City Council Approves Formation of Public Safety Oversight Commission
City of Santa Monica responds to last summer's social justice "Defund the Police" movement.
January 16, 2021
The Santa Monica City Council unanimously voted on Tuesday to establish a Public Safety Reform and Oversight Commission which would "promote best practices in community-based policing for the fair treatment and safety of all."
The new panel will be comprised of 11 residents of Santa Monica, appointed by the Council, and tasked to provide oversight of the Santa Monica Police Department and work with SMPD to recommend "appropriate proposed reforms to its policies and practices."
According to a staff report, the commission should include 2 members between the age of 18 and 22 and all members should have a "significant commitment to the public safety and wellbeing of the city, as well as knowledge of or experience with law enforcement, public safety policies and issues, or social services policies and issues."

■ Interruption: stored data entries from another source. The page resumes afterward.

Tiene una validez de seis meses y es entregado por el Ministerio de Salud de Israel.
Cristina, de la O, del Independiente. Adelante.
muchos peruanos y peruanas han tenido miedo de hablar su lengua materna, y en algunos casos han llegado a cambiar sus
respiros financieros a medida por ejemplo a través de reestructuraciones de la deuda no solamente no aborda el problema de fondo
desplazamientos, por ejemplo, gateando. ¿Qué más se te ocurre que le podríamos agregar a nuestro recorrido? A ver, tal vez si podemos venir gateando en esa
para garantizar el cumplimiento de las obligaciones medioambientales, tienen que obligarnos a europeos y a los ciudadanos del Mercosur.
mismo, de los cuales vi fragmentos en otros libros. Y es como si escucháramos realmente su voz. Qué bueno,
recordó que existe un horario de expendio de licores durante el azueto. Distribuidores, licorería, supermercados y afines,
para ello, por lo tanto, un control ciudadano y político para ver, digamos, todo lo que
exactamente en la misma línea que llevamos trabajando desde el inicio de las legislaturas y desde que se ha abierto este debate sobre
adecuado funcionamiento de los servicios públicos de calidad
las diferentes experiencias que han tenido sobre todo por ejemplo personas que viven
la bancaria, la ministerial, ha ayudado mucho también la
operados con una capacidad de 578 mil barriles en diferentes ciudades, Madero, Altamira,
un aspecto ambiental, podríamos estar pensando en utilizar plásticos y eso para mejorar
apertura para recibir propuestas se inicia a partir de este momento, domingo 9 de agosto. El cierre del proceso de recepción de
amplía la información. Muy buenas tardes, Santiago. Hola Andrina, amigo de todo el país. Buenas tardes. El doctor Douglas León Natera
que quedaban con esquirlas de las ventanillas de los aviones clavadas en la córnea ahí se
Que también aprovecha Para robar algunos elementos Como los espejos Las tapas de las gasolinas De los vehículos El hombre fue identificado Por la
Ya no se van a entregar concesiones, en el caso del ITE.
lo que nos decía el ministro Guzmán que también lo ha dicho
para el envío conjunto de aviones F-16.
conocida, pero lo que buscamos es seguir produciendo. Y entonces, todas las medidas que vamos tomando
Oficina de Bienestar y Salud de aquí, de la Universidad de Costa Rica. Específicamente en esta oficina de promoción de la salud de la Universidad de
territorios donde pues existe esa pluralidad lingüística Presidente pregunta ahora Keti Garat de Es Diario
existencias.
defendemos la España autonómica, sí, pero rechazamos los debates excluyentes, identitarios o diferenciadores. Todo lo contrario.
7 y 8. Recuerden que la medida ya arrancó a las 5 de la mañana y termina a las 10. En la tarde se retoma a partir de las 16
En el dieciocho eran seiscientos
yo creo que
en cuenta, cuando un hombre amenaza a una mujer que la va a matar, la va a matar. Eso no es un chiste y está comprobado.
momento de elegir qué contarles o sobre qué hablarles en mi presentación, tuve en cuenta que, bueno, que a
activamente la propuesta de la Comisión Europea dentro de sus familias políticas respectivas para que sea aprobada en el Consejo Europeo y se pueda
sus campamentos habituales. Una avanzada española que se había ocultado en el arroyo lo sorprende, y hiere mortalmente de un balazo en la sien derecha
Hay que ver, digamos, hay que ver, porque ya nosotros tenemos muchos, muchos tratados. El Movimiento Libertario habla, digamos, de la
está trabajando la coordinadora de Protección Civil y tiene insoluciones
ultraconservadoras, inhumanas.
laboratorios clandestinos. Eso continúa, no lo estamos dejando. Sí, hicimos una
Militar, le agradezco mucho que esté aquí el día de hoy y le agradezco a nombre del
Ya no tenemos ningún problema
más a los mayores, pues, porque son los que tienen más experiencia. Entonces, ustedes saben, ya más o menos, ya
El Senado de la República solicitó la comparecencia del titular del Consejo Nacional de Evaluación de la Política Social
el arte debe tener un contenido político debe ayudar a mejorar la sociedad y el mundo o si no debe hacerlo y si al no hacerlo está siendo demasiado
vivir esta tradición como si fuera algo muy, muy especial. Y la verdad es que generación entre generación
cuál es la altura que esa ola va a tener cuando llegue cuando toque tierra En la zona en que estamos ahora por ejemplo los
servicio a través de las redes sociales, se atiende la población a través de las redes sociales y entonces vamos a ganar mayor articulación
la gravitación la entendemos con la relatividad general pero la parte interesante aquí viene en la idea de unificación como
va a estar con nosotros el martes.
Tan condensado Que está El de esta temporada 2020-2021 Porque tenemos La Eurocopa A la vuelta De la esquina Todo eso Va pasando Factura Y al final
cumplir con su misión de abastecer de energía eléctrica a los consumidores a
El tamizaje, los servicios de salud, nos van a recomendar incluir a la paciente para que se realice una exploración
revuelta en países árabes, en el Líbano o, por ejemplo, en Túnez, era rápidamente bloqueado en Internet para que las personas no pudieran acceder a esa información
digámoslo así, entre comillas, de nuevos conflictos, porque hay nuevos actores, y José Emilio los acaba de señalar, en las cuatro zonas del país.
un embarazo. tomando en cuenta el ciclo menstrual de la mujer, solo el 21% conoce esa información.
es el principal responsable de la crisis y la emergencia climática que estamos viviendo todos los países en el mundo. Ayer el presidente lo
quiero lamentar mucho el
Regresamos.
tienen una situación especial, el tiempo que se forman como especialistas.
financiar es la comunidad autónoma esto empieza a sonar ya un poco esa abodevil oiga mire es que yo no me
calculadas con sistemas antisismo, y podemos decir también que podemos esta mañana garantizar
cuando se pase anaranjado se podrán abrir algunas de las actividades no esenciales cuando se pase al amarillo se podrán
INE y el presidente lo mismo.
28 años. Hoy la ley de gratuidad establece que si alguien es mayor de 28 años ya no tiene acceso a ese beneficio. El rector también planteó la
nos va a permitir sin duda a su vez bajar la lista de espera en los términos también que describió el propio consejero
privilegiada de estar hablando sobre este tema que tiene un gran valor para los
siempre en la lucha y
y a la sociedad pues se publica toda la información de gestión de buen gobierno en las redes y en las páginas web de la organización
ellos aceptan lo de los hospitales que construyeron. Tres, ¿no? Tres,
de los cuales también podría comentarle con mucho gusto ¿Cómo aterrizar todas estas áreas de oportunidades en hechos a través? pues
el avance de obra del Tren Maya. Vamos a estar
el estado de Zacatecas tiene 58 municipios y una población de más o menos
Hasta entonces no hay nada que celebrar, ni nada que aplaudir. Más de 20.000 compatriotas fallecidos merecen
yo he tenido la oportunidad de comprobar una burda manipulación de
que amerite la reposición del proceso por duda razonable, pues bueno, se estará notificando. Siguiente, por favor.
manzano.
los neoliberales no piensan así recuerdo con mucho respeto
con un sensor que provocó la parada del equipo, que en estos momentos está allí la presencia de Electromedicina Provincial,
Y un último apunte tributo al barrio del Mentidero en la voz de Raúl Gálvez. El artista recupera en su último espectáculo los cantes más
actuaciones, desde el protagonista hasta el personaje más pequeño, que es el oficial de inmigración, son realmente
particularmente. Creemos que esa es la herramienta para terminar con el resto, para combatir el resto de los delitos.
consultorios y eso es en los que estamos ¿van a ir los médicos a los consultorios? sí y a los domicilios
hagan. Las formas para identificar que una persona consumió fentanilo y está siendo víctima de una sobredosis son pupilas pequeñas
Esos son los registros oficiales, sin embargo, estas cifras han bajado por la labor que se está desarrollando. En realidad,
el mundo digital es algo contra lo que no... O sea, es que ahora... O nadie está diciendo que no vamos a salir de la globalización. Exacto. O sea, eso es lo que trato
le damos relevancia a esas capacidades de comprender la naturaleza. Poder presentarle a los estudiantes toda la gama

Approving the first reading of the police oversight ordinance, councilmembers said the membership of the new panel should reflect the racial diversity of the city and they expressed hopes that SMPD and the oversight commission can form a productive partnership to benefit all the stakeholders in Santa Monica.
With its new commission, Santa Monica joins the ranks of other Southland cities with police oversight bodies, including Los Angeles, Long Beach, Burbank and Pasadena.
City Council first broached the subject of an oversight commission in the summer after residents presented the panel with a number of police reforms following the nationwide civic demonstrations in reaction to the George Floyd killing. Last June, the Council adopted the Obama Pledge on police reform and interim City Manager Lane Dilg appointed a 15-member Public Safety Reform Advisory Committee (PSRAC) to "facilitate a community engagement process and make recommendations in response to calls for reform."
In September, the Council directed staff to return with a draft ordinance based on the PSRAC recommendations to establish an oversight police commission.
At Tuesday's meeting, which ran for more than 5 hours, the Council also approved a staff recommendation that an Inspector General be retained to facilitate the work of the new panel. In its report, city staff estimated "a full-time Inspector General position to cost approximately $200,000-$225,000, including benefits," but the Council decided to go with less-costly option – an outside contractor, retained by the City Manager's Office, who would work on as-needed basis.
City officials said the commission's main duties include working, through the Inspector General, to evaluate ideas for reimagining public safety, to address any violations of procedures or policies in connection with disciplinary investigations, proceedings and actions, and to review SMPD policies and practices and make recommendations to the Police Chief, City Manager, and City Council.
According to the new ordinance, sworn officers and employees of the Police Department and the City are not eligible to serve on the commission but the panelists are expected to "collaborate with the SMPD to sponsor and promote ongoing interaction and trust building between the SMPD and community members, including providing channels and opportunities for ongoing dialogue."
Following a 7-0 vote for police oversight, the Council directed staff to compile and return with a list of candidates for the commission, which is expected to provide its initial set of recommendations within 150 days of its first meeting.
City officials stated that the oversight body should "stay abreast of innovations in policing and of legislative trends both locally and across the country that relate to police practices."
"To do this, the commission can perform their own research, engage subject matter experts, and invite relevant City staff to participate in Commission meetings to discuss the efficacy of a particular policy change in Santa Monica," they added.